It's aptly called the Lamborghini "Huracam."
To capture those fancy high-speed tracking shots of high-performance cars in movies and TV, production companies often modify their camera cars so they can keep up. For the 2014 Need for Speed film, a modified Saleen Mustang and Ferrari 458 Italia were used to film the various race and chase scenes and the result is spectacular, superbly capturing the sense of speed on-screen. For years the Ferrari was hailed as the world's fastest car, but it's now been beaten by a Lamborghini Huracan modified by Incline Dynamic Outlet.
The production company has mounted a $600,000 gyro-stabilized camera rig to the $200,000 supercar, which has been aptly named the Lamborghini "Huracam." It took several months just to develop and fabricate the frame and camera controls-because when you have equipment worth over half a million dollars dangling over the front of a supercar, the platform needs to be as stable as possible when driving at high speed. The gimbal is from a company called Gyro Stabilized Systems, while the camera is reportedly a Red Epic, according to The Drive. Thanks to its V10, 610-hp engine enabling a top speed of 201 mph, the Huracam should be more than capable of capturing spectacular high-speed shots in future movies.

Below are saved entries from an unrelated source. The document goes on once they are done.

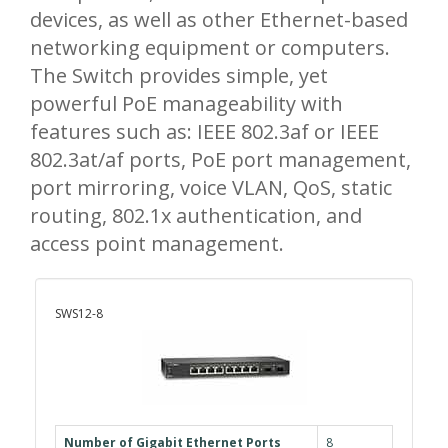
devices, as well as other Ethernet-based
networking equipment or computers.
The Switch provides simple, yet
powerful PoE manageability with
features such as: IEEE 802.3af or IEEE
802.3at/af ports, PoE port management,
port mirroring, voice VLAN, QoS, static
routing, 802.1x authentication, and
access point management.
SWS12-8
Number of Gigabit Ethernet Ports
8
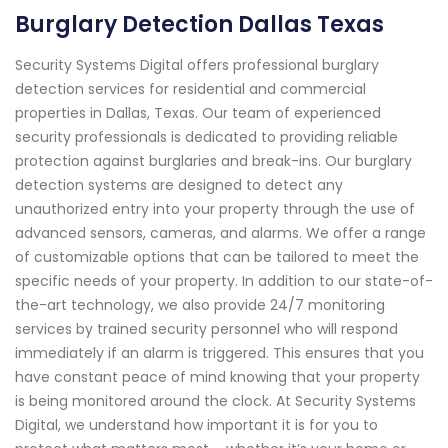
Burglary Detection Dallas Texas
Security Systems Digital offers professional burglary
detection services for residential and commercial
properties in Dallas, Texas. Our team of experienced
security professionals is dedicated to providing reliable
protection against burglaries and break-ins. Our burglary
detection systems are designed to detect any
unauthorized entry into your property through the use of
advanced sensors, cameras, and alarms. We offer a range
of customizable options that can be tailored to meet the
specific needs of your property. In addition to our state-of-
the-art technology, we also provide 24/7 monitoring
services by trained security personnel who will respond
immediately if an alarm is triggered. This ensures that you
have constant peace of mind knowing that your property
is being monitored around the clock. At Security Systems
Digital, we understand how important it is for you to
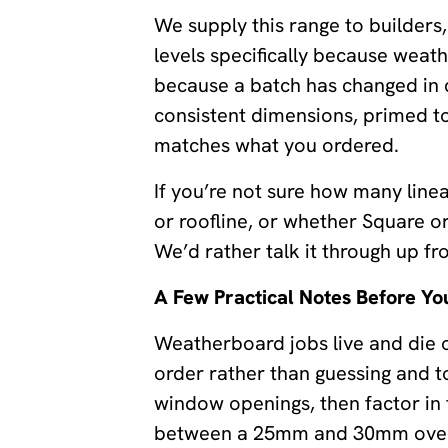
We supply this range to builder
levels specifically because weat
because a batch has changed in c
consistent dimensions, primed to
matches what you ordered.
If you’re not sure how many linea
or roofline, or whether Square o
We’d rather talk it through up fr
A Few Practical Notes Before Yo
Weatherboard jobs live and die o
order rather than guessing and t
window openings, then factor in
between a 25mm and 30mm overla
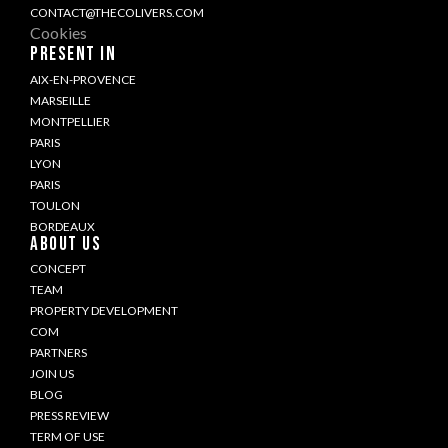
CONTACT@THECOLIVERS.COM
Cookies
PRESENT IN
AIX-EN-PROVENCE
MARSEILLE
MONTPELLIER
PARIS
LYON
PARIS
TOULON
BORDEAUX
ABOUT US
CONCEPT
TEAM
PROPERTY DEVELOPMENT
COM
PARTNERS
JOIN US
BLOG
PRESS REVIEW
TERM OF USE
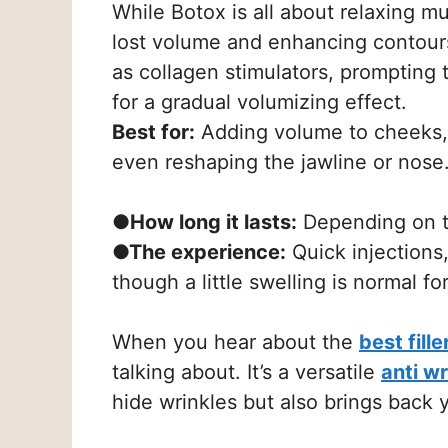
While Botox is all about relaxing m
lost volume and enhancing contours. 
as collagen stimulators, prompting t
for a gradual volumizing effect.
Best for:
Adding volume to cheeks, p
even reshaping the jawline or nose
●How long it lasts:
Depending on th
●The experience:
Quick injections,
though a little swelling is normal fo
When you hear about the
best fill
talking about. It’s a versatile
anti w
hide wrinkles but also brings back y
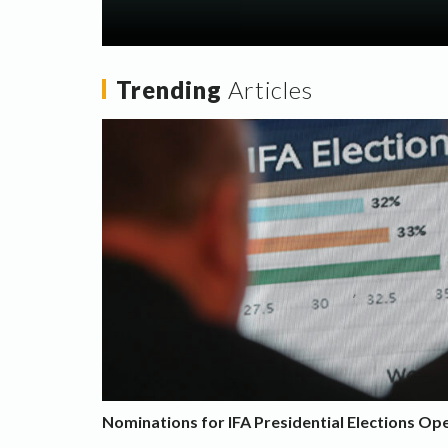
Trending
Articles
Nominations for IFA Presidential Elections Op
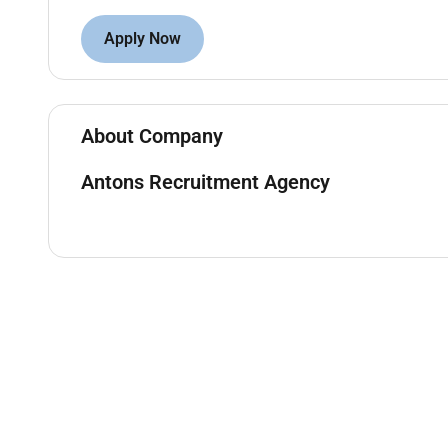
Schedule meetings prepare minutes and follow 
Support the sales team with administrative ta
Apply Now
Requirements:
Bachelors degree in Business Administration Sa
About Company
Proven experience as a Sales Coordinator Sales
environment.
Antons Recruitment Agency
Basic proficiency in AutoCAD or similar CAD so
Strong organizational and multitasking abilitie
Excellent written and verbal communication ski
Proficient in MS Office Suite (Excel Word Powe
Familiarity with CRM software and ERP syste
Ability to work independently and collaborativ
Customer-focused mindset with strong attention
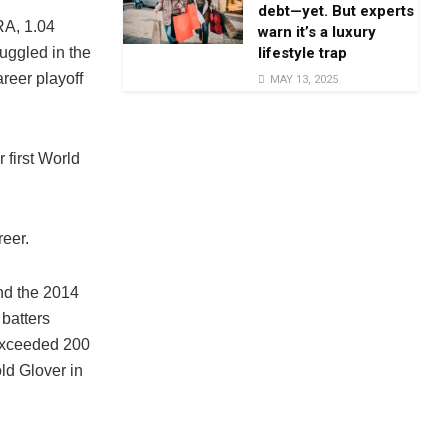
debt—yet. But experts
RA, 1.04
warn it’s a luxury
lifestyle trap
uggled in the
reer playoff
MAY 13, 2025
 first World
reer.
nd the 2014
 batters
exceeded 200
ld Glover in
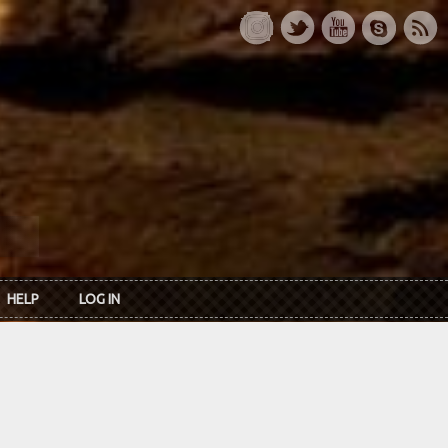
HELP
LOG IN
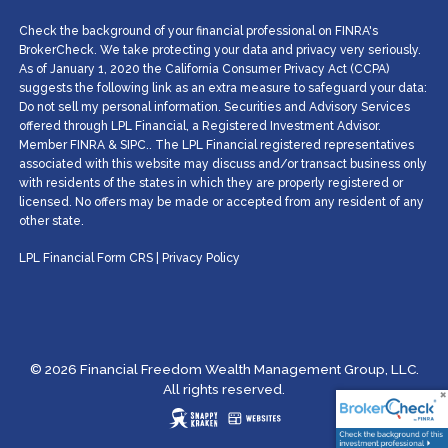
Check the background of your financial professional on FINRA's
BrokerCheck. We take protecting your data and privacy very seriously.
As of January 1, 2020 the California Consumer Privacy Act (CCPA)
suggests the following link as an extra measure to safeguard your data:
Do not sell my personal information. Securities and Advisory Services
offered through LPL Financial, a Registered Investment Advisor.
Member
FINRA
&
SIPC
.. The LPL Financial registered representatives
associated with this website may discuss and/or transact business only
with residents of the states in which they are properly registered or
licensed. No offers may be made or accepted from any resident of any
other state.
LPL Financial
Form CRS
|
Privacy Policy
© 2026 Financial Freedom Wealth Management Group, LLC.
All rights reserved.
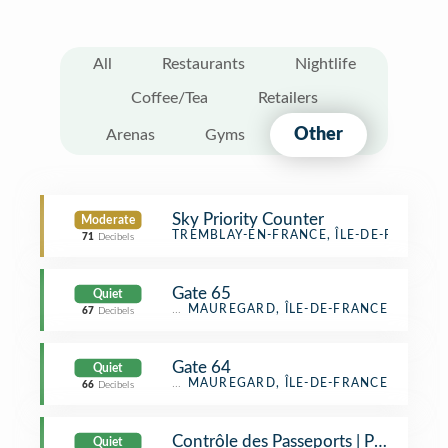
All
Restaurants
Nightlife
Coffee/Tea
Retailers
Other
Arenas
Gyms
Sky Priority Counter
Moderate
General Travel
TREMBLAY-EN-FRANCE, ÎLE-DE-FRANCE
71
Decibels
Gate 65
Quiet
Airport Gate
MAUREGARD, ÎLE-DE-FRANCE
67
Decibels
Gate 64
Quiet
Airport Gate
MAUREGARD, ÎLE-DE-FRANCE
66
Decibels
Contrôle des Passeports | Passport C
Quiet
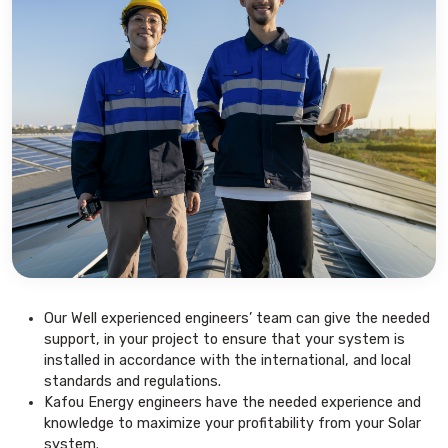
Our Well experienced engineers’ team can give the needed
support, in your project to ensure that your system is
installed in accordance with the international, and local
standards and regulations.
Kafou Energy engineers have the needed experience and
knowledge to maximize your profitability from your Solar
system.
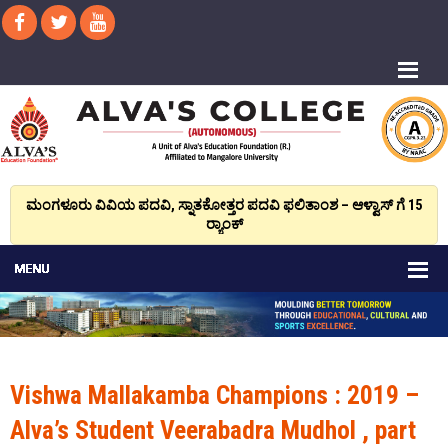
ಮಂಗಳೂರು ವಿವಿಯ ಪದವಿ, ಸ್ನಾತಕೋತ್ತರ ಪದವಿ ಫಲಿತಾಂಶ – ಆಳ್ವಾಸ್ ಗೆ 15
ರ್‍ಯಾಂಕ್‌
Vishwa Mallakamba Champions : 2019 –
Alva’s Student Veerabadra Mudhol , part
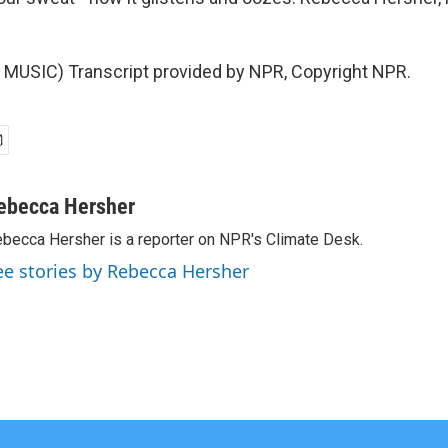
MUSIC) Transcript provided by NPR, Copyright NPR.
ebecca Hersher
becca Hersher is a reporter on NPR's Climate Desk.
ee stories by Rebecca Hersher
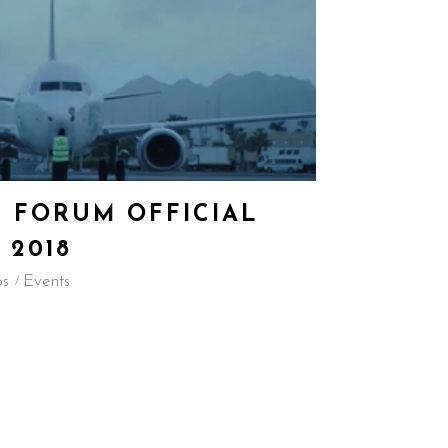
 FORUM OFFICIAL
 2018
os
Events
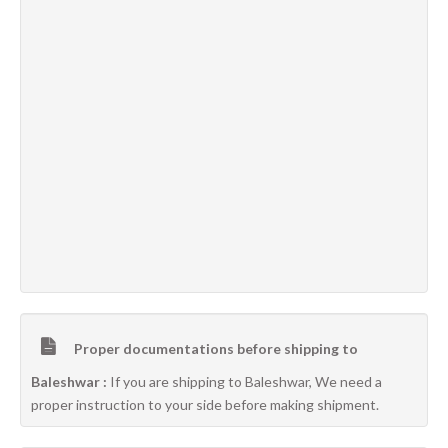
Proper documentations before shipping to
Baleshwar :
If you are shipping to Baleshwar, We need a
proper instruction to your side before making shipment.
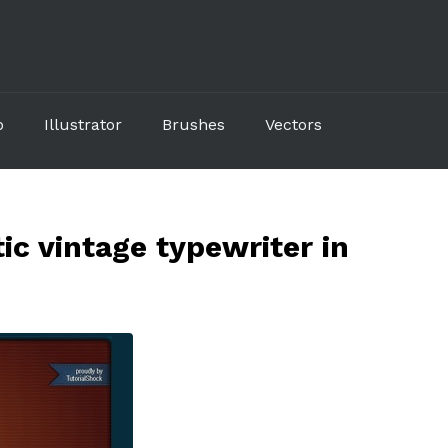
p
Illustrator
Brushes
Vectors
ic vintage typewriter in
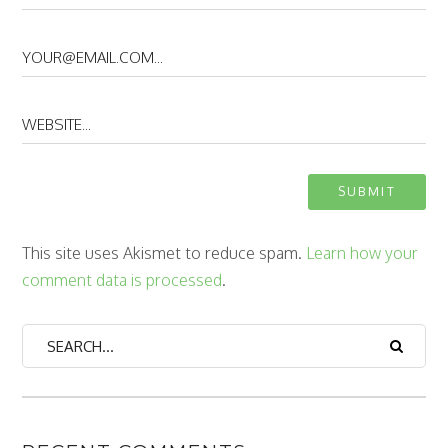
This site uses Akismet to reduce spam.
Learn how your
comment data is processed
.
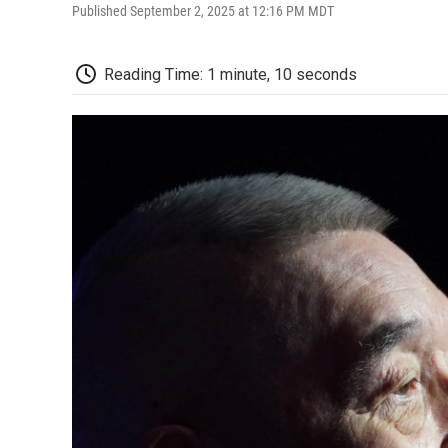
Published September 2, 2025 at 12:16 PM MDT
Reading Time: 1 minute, 10 seconds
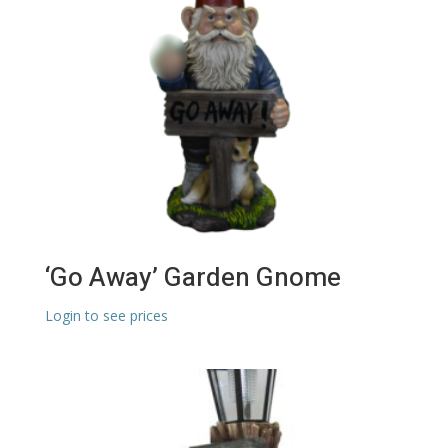
‘Go Away’ Garden Gnome
Login to see prices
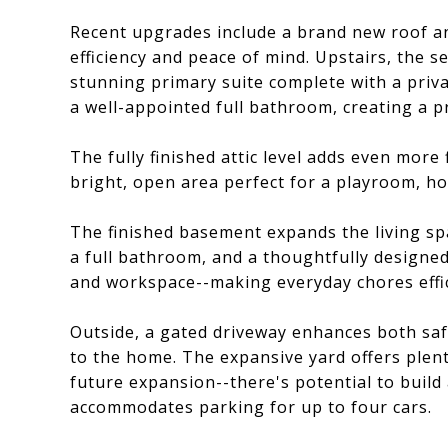
Recent upgrades include a brand new roof a
efficiency and peace of mind. Upstairs, the 
stunning primary suite complete with a priv
a well-appointed full bathroom, creating a pr
The fully finished attic level adds even more
bright, open area perfect for a playroom, hom
The finished basement expands the living sp
a full bathroom, and a thoughtfully designe
and workspace--making everyday chores effic
Outside, a gated driveway enhances both saf
to the home. The expansive yard offers plent
future expansion--there's potential to build 
accommodates parking for up to four cars.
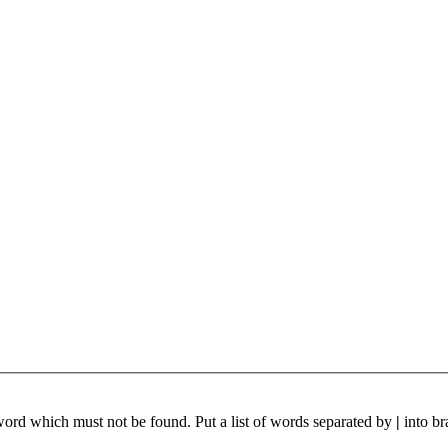
 word which must not be found. Put a list of words separated by
|
into br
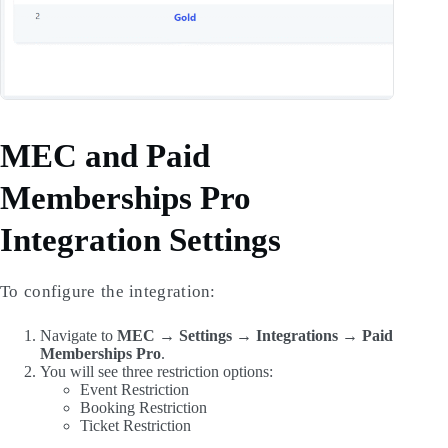
MEC and Paid
Memberships Pro
Integration Settings
To configure the integration:
Navigate to
MEC → Settings → Integrations → Paid
Memberships Pro
.
You will see three restriction options:
Event Restriction
Booking Restriction
Ticket Restriction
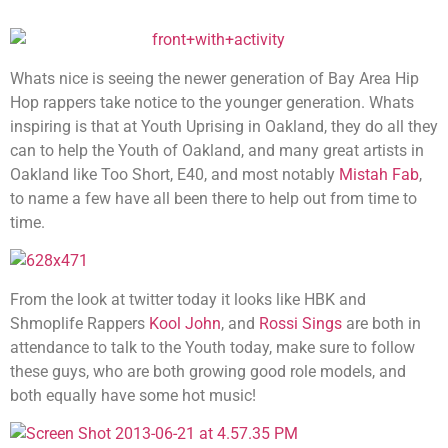
Whats nice is seeing the newer generation of Bay Area Hip
Hop rappers take notice to the younger generation. Whats
inspiring is that at Youth Uprising in Oakland, they do all they
can to help the Youth of Oakland, and many great artists in
Oakland like Too Short, E40, and most notably
Mistah Fab
,
to name a few have all been there to help out from time to
time.
From the look at twitter today it looks like HBK and
Shmoplife Rappers
Kool John
, and
Rossi Sings
are both in
attendance to talk to the Youth today, make sure to follow
these guys, who are both growing good role models, and
both equally have some hot music!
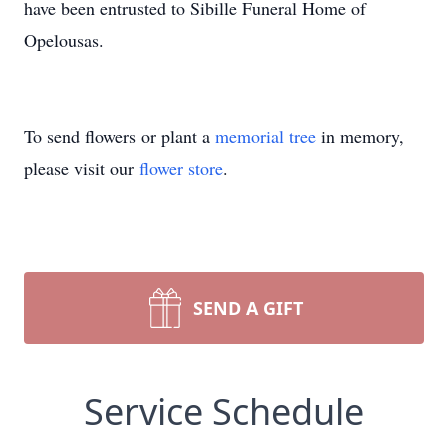
have been entrusted to Sibille Funeral Home of
Opelousas.
To send flowers or plant a
memorial tree
in memory,
please visit our
flower store
.
SEND A GIFT
Service Schedule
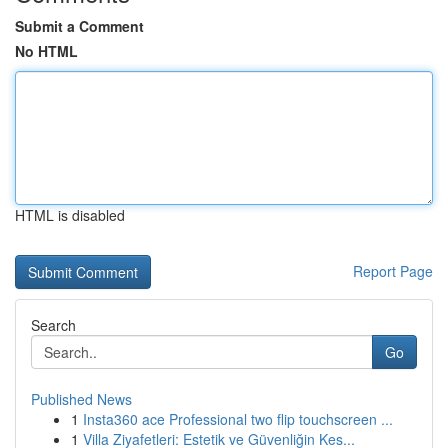
Submit a Comment
No HTML
HTML is disabled
Report Page
Search
Go
Published News
1
Insta360 ace Professional two flip touchscreen ...
1
Villa Ziyafetleri: Estetik ve Güvenliğin Kes...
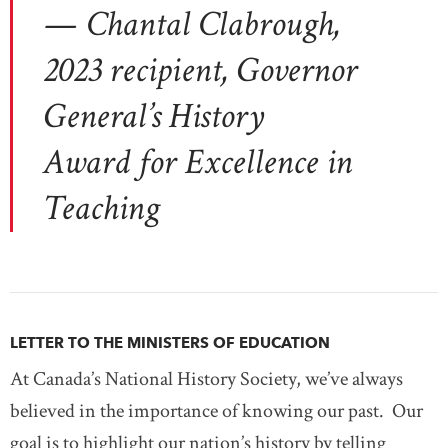
— Chantal Clabrough,
2023 recipient, Governor
General’s History
Award for Excellence in
Teaching
LETTER TO THE MINISTERS OF EDUCATION
At Canada’s National History Society, we’ve always
believed in the importance of knowing our past. Our
goal is to highlight our nation’s history by telling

Zero to 62 mph takes 3.2 seconds in the standard car, but the extra weight added by the cumbersome camera equipment will have no doubt slowed it down. Bugatti also converted a Chiron into an insanely fast camera car, but that was a one-off used to record last year's top speed run. The Huracam, on the other hand, will presumably be used for future productions, making it the world's fastest camera car currently in use.